The Delhi High Court has come to the rescue of the law students of Delhi University, who were detained for the shortage of attendance.
A number of law students had approached the Delhi High Court through multiple writ petitions, protesting a notification issued by the Faculty of Law, DU on May 7. This notification had intimated the DU administration’s decision to detain the students from appearing for their end-semester exams on account of shortage of attendance.
Rule 12 of the Rules of Legal Education of the Bar Council of India Rules (BCI Rules), mandates that law students must have a minimum of 70% attendance to appear for exams.
On behalf of the law students, it was contended that the students were not to be blamed for their attendance shortage, given that DU had neither scheduled nor actually conducted the mandatory minimum number of classes as required by Rule 10 of the BCI Rules. Further, they had no warning that the classes conducted by DU would be below the statutory minimum.
DU submitted that the petitioners’ attendance was calculated with reference to the total number of lecture classes actually held.
Finding serious lapses on the part of DU in complying with the BCI Rules, Justice Rekha Palli today ruled in favour of the law students.
Senior Advocates Kriti Uppal and Prashanto Sen appeared for the student-petitioners pro bono. Among other counsel, Advocates Himanshu Dhuper, Ashish Virmani, Rajesh Mishra, Mehmood Pracha and Eshna Kumar also appeared for the petitioners. Advocate JS Mohinder Rupal made arguments for the Faculty of Law, DU.
Classes conducted in DU far below statutory minimum
Justice Palli found that DU had flouted the BCI Rules when it failed to comply with Rule 10, which required the University to conduct at least 450 hours of class.
The judge went on to discern that class hours actually conducted by DU were far below the statutory minimum. Taking into consideration reliable evidence, the Court was constrained to consider only 230 hours of in-class lectures conducted by DU.
This apart, the Court also expressed disapproval over manner in which attendance records were being maintained at DU.

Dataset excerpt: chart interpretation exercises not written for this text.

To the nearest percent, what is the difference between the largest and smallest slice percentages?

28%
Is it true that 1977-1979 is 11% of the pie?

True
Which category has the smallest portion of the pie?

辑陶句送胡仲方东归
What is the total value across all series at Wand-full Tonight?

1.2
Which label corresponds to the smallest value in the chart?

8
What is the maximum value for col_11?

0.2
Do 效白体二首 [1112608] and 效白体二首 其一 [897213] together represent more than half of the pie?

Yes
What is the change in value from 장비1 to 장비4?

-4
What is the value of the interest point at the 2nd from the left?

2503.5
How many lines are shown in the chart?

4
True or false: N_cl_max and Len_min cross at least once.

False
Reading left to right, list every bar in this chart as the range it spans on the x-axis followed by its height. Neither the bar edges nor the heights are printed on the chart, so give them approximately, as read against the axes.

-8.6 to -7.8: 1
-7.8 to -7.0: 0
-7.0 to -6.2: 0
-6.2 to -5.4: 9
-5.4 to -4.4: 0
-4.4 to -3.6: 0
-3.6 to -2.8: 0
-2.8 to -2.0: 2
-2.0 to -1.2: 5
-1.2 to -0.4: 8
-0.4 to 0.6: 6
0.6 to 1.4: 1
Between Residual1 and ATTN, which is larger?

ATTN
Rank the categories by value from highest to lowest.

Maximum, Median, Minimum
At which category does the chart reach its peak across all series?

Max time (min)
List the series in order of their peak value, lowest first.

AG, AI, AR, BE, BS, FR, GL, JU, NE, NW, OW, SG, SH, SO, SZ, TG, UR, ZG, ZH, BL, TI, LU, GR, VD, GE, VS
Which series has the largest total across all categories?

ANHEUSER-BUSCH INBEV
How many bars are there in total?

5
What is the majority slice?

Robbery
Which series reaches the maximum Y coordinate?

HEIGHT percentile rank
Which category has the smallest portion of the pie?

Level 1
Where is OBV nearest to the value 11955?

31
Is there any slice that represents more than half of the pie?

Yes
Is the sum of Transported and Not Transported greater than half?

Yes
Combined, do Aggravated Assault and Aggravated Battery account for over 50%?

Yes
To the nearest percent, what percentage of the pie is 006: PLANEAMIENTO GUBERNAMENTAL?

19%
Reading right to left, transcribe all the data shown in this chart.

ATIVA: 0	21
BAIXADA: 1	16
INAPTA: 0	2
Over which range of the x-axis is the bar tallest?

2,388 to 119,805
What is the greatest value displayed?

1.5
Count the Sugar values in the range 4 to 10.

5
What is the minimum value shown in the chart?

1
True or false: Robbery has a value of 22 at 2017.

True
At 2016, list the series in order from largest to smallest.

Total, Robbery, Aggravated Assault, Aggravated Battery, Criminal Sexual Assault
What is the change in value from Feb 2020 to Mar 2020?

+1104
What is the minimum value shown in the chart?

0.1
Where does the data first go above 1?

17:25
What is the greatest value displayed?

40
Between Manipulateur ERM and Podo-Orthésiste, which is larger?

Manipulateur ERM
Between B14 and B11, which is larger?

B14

Glaring discrepancies in the original attendance records
It was noted that attendance was being marked in the most archaic fashion on loose attendance sheets that are maintained in a most disorganized manner. Overwriting, use of different pens and attendance marks by different persons were evident from the records produced before the court.
- In light of the Court’s observations, the May 7 notice was quashed with respect to the petitioners and other similarly placed students.
- The Court directed that extra classes be held for the petitioners to make up for the shortage of attendance and mandatory class hours. It was also directed, “The Faculty of Law must, within 8 weeks, hold at least 139 hours of extra classes/tutorials for all those students desirous of attending the same and making up the shortfall in their attendance caused only due to the Faculty of Law’s failure to hold the mandatory minimum number of class hours in compliance with the BCI Rules.”
- Students who were prevented from taking their end semester exams for attendance shortage should be allowed to write the supplementary exams. The declaration of supplementary exam results would be subject to these students attending the extra classes and thereby make up for their attendance shortage.
- As for students who were allowed to write their exams on interim orders of the Court, it was directed that their provisional results be released. However, this would also be subject to their attending the extra classes ordered by the Court.
BCI directed to take immediate steps to ensure compliance of Rules
In the course of rendering judgement, Justice Palli also observed that law colleges frequently flouted BCI mandates, despite repeated observations that recognised centres of legal education must ensure meticulous compliance of BCI Rules.